Racismo institucional
Quien rechaza la política se rechaza a sí mismo. Las personas negras deben tomar conciencia política para reclamar sus derechos.
No basta con ser negro; es necesario comprender lo que eso implica. Se deriva de la construcción social de cómo se forma a las personas negras y se moldea su imagen, basada en conceptos obsoletos y esclavistas. La resistencia al exterminio de las personas negras es una lucha que ha existido desde la época de la esclavitud. Las personas negras no son libres; están atrapadas en construcciones y concepciones de sí mismas que se les han impuesto. Viven prisioneras de la imagen que les fue dada, no de la que realmente son.
Nuestro silencio ante el problema se ha convertido en estupidez. La violencia contra las personas negras ha dejado de ser impactante, para convertirse en algo común, cotidiano, integrado y arraigado en nuestra sociedad, como un tumor canceroso que se extiende en un hombre enfermo. Y como cualquier tumor, debe ser cortado de raíz, extirpado quirúrgicamente por las instituciones sociales, aquellas que optan por cerrar los ojos porque la realidad se ha vuelto demasiado fea para verla. Así como en Europa, durante la Alemania nazi, existían los famosos "colaboradores" de un sistema racista, hoy también existen estos mismos colaboradores, que niegan la evidencia clara de un genocidio negro real y continuo.

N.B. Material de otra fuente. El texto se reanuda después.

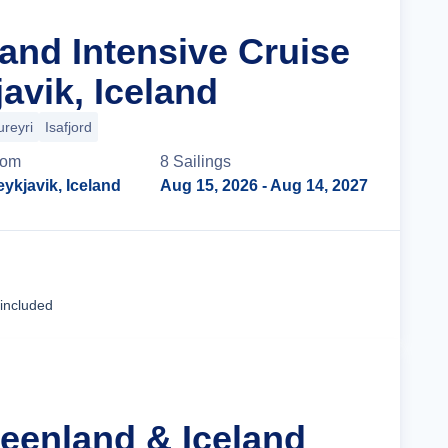
land Intensive Cruise
avik, Iceland
ureyri
Isafjord
rom
8
Sailing
s
ykjavik, Iceland
Aug 15, 2026
- Aug 14, 2027
Cruise Details
 included
reenland & Iceland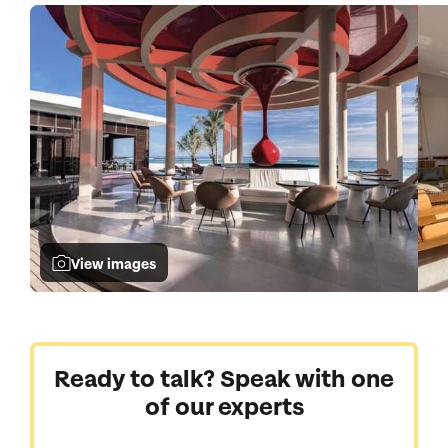
View images
Ready to talk? Speak with one
of our experts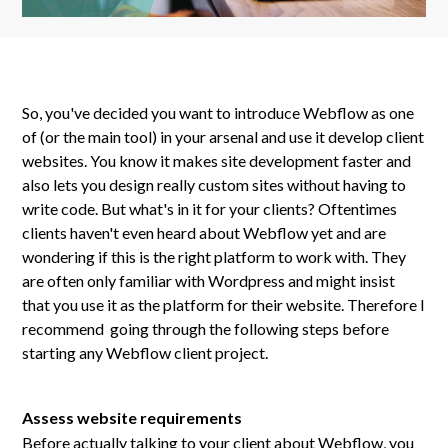
So, you've decided you want to introduce Webflow as one
of (or the main tool) in your arsenal and use it develop client
websites. You know it makes site development faster and
also lets you design really custom sites without having to
write code. But what's in it for your clients? Oftentimes
clients haven't even heard about Webflow yet and are
wondering if this is the right platform to work with. They
are often only familiar with Wordpress and might insist
that you use it as the platform for their website. Therefore I
recommend going through the following steps before
starting any Webflow client project.
Assess website requirements
Before actually talking to your client about Webflow, you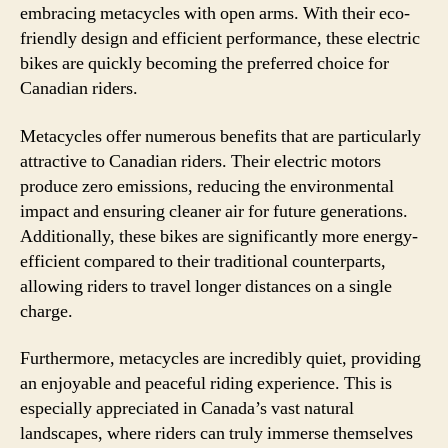
embracing metacycles with open arms. With their eco-
friendly design and efficient performance, these electric
bikes are quickly becoming the preferred choice for
Canadian riders.
Metacycles offer numerous benefits that are particularly
attractive to Canadian riders. Their electric motors
produce zero emissions, reducing the environmental
impact and ensuring cleaner air for future generations.
Additionally, these bikes are significantly more energy-
efficient compared to their traditional counterparts,
allowing riders to travel longer distances on a single
charge.
Furthermore, metacycles are incredibly quiet, providing
an enjoyable and peaceful riding experience. This is
especially appreciated in Canada’s vast natural
landscapes, where riders can truly immerse themselves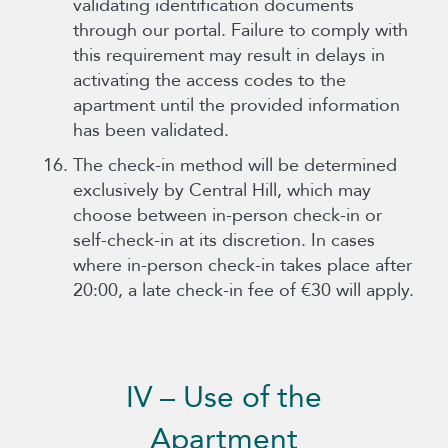
validating identification documents
through our portal. Failure to comply with
this requirement may result in delays in
activating the access codes to the
apartment until the provided information
has been validated.
The check-in method will be determined
exclusively by Central Hill, which may
choose between in-person check-in or
self-check-in at its discretion. In cases
where in-person check-in takes place after
20:00, a late check-in fee of €30 will apply.
IV – Use of the
Apartment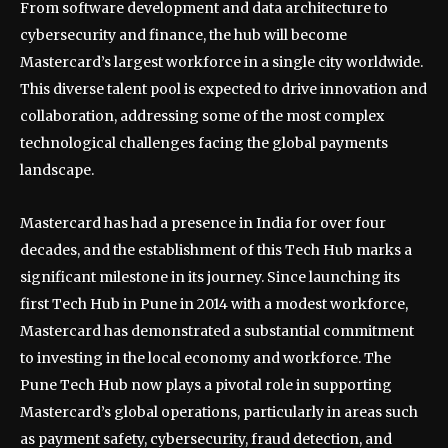
From software development and data architecture to
cybersecurity and finance, the hub will become
Mastercard’s largest workforce in a single city worldwide.
This diverse talent pool is expected to drive innovation and
collaboration, addressing some of the most complex
technological challenges facing the global payments
landscape.
Mastercard has had a presence in India for over four
decades, and the establishment of this Tech Hub marks a
significant milestone in its journey. Since launching its
first Tech Hub in Pune in 2014 with a modest workforce,
Mastercard has demonstrated a substantial commitment
to investing in the local economy and workforce. The
Pune Tech Hub now plays a pivotal role in supporting
Mastercard’s global operations, particularly in areas such
as payment safety, cybersecurity, fraud detection, and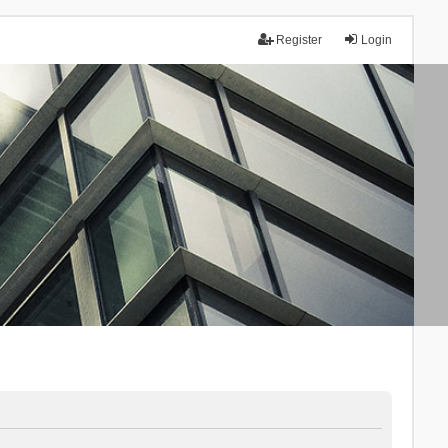
Register
Login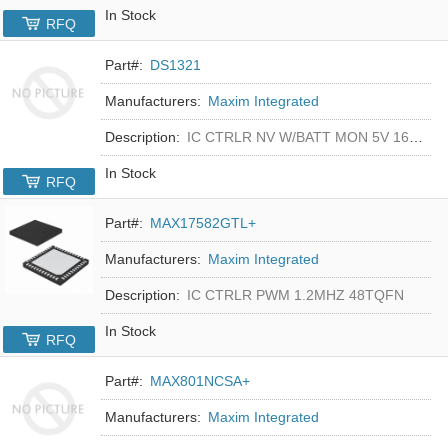
In Stock
RFQ
Part#:
DS1321
Manufacturers:
Maxim Integrated
Description:
IC CTRLR NV W/BATT MON 5V 16-DIP
In Stock
RFQ
Part#:
MAX17582GTL+
Manufacturers:
Maxim Integrated
Description:
IC CTRLR PWM 1.2MHZ 48TQFN
In Stock
RFQ
Part#:
MAX801NCSA+
Manufacturers:
Maxim Integrated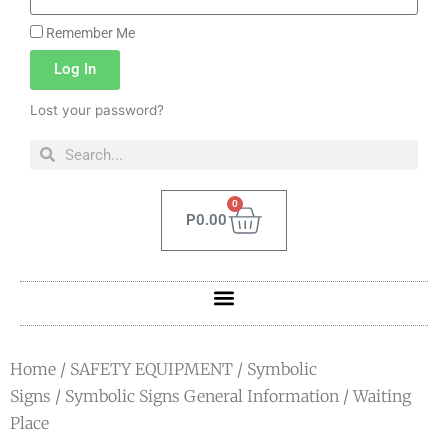
Remember Me
Log In
Lost your password?
0
P
0.00
Home
/
SAFETY EQUIPMENT
/
Symbolic
Signs
/
Symbolic Signs General Information
/ Waiting
Place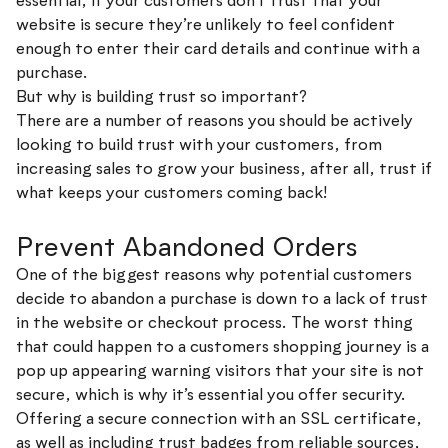
essential, if your customers don’t trust that your
website is secure they’re unlikely to feel confident
enough to enter their card details and continue with a
purchase.
But why is building trust so important?
There are a number of reasons you should be actively
looking to build trust with your customers, from
increasing sales to grow your business, after all, trust if
what keeps your customers coming back!
Prevent Abandoned Orders
One of the biggest reasons why potential customers
decide to abandon a purchase is down to a lack of trust
in the website or checkout process. The worst thing
that could happen to a customers shopping journey is a
pop up appearing warning visitors that your site is not
secure, which is why it’s essential you offer security.
Offering a secure connection with an SSL certificate,
as well as including trust badges from reliable sources,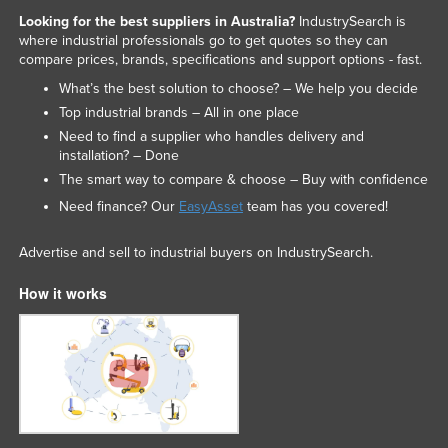
Looking for the best suppliers in Australia?
IndustrySearch is
where industrial professionals go to get quotes so they can
compare prices, brands, specifications and support options - fast.
What’s the best solution to choose? – We help you decide
Top industrial brands – All in one place
Need to find a supplier who handles delivery and
installation? – Done
The smart way to compare & choose – Buy with confidence
Need finance? Our
EasyAsset
team has you covered!
Advertise and sell to industrial buyers on IndustrySearch.
How it works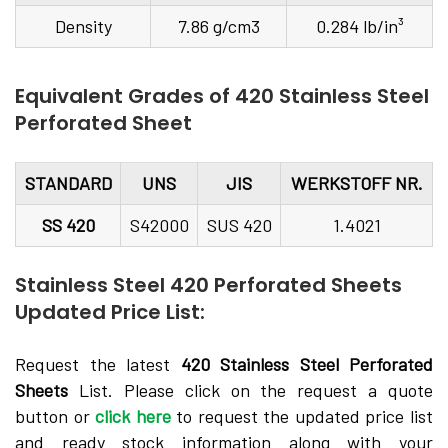
Density
7.86 g/cm3
0.284 lb/in³
Equivalent Grades of 420 Stainless Steel
Perforated Sheet
STANDARD
UNS
JIS
WERKSTOFF NR.
SS 420
S42000
SUS 420
1.4021
Stainless Steel 420 Perforated Sheets
Updated Price List:
Request the latest
420 Stainless Steel Perforated
Sheets
List. Please click on the request a quote
button or
click here
to request the updated price list
and ready stock information along with your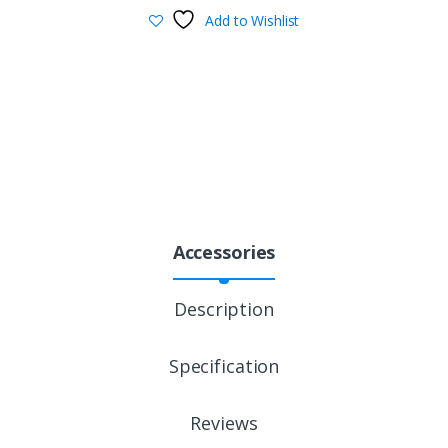
Add to Wishlist
Accessories
Description
Specification
Reviews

En un país con yacimientos de oro y montañas, donde la población sigue viviendo como sirvienta. Su amo es la brutalidad, la corruptibilidad y las malas influencias; todo esto lleva al joven negro de la favela a sucumbir a su entorno y a entrar en el narcotráfico. Es imposible afirmar que el racismo institucional no existe, ya que las propias instituciones trabajan con todas sus fuerzas para mantener este sistema tan desigual e incivilizado.
Tenemos una sociedad dividida en dos bandos. Por un lado, están quienes son lacayos, colaboradores de este sistema que quieren seguir perpetuando el racismo institucional, y por el otro, quienes buscan liberarse de los caminos trazados.
El único camino que queda es colaborar con el racismo y la opresión popular. En resumen, si no enfrentamos esta forma de abuso, seguiremos sufriendo abusos. Esta represión asfixiante resulta agotadora para la población, que, desesperanzada, acepta esta lamentable realidad a falta de otras opciones.
Un claro ejemplo de esta misma represión es nuestro sistema penitenciario, que se centra principalmente en castigar en lugar de corregir al individuo, lo que lo motiva a reincidir. Al mezclar a presos condenados por delitos menores y graves, se crean modelos sociales deteriorados que moldean al joven recluso, quien, influenciado por su entorno, a menudo absorberá la mayor cantidad posible de esta información dañina.
La idea de que las personas negras no son cultas ni educadas no es un prejuicio, sino una realidad que debemos combatir. También debemos combatir la idea de que las personas negras no son políticas, una idea que contradice su propia naturaleza. La política ha alcanzado un nivel casi religioso para la humanidad y su conducta.
Quien rechaza la política se rechaza a sí mismo. Las personas negras deben tomar conciencia política para reclamar sus derechos. Tal como sucede en Estados Unidos, donde hay movilización popular, la demanda de derechos civiles, de derechos humanos básicos que deberían ser otorgados a todos los ciudadanos, para evitar que las personas negras lleguen a este punto de alienación irreversible.
*Este es un artículo de opinión, responsabilidad del autor, y no refleja la opinión de Brasil 247.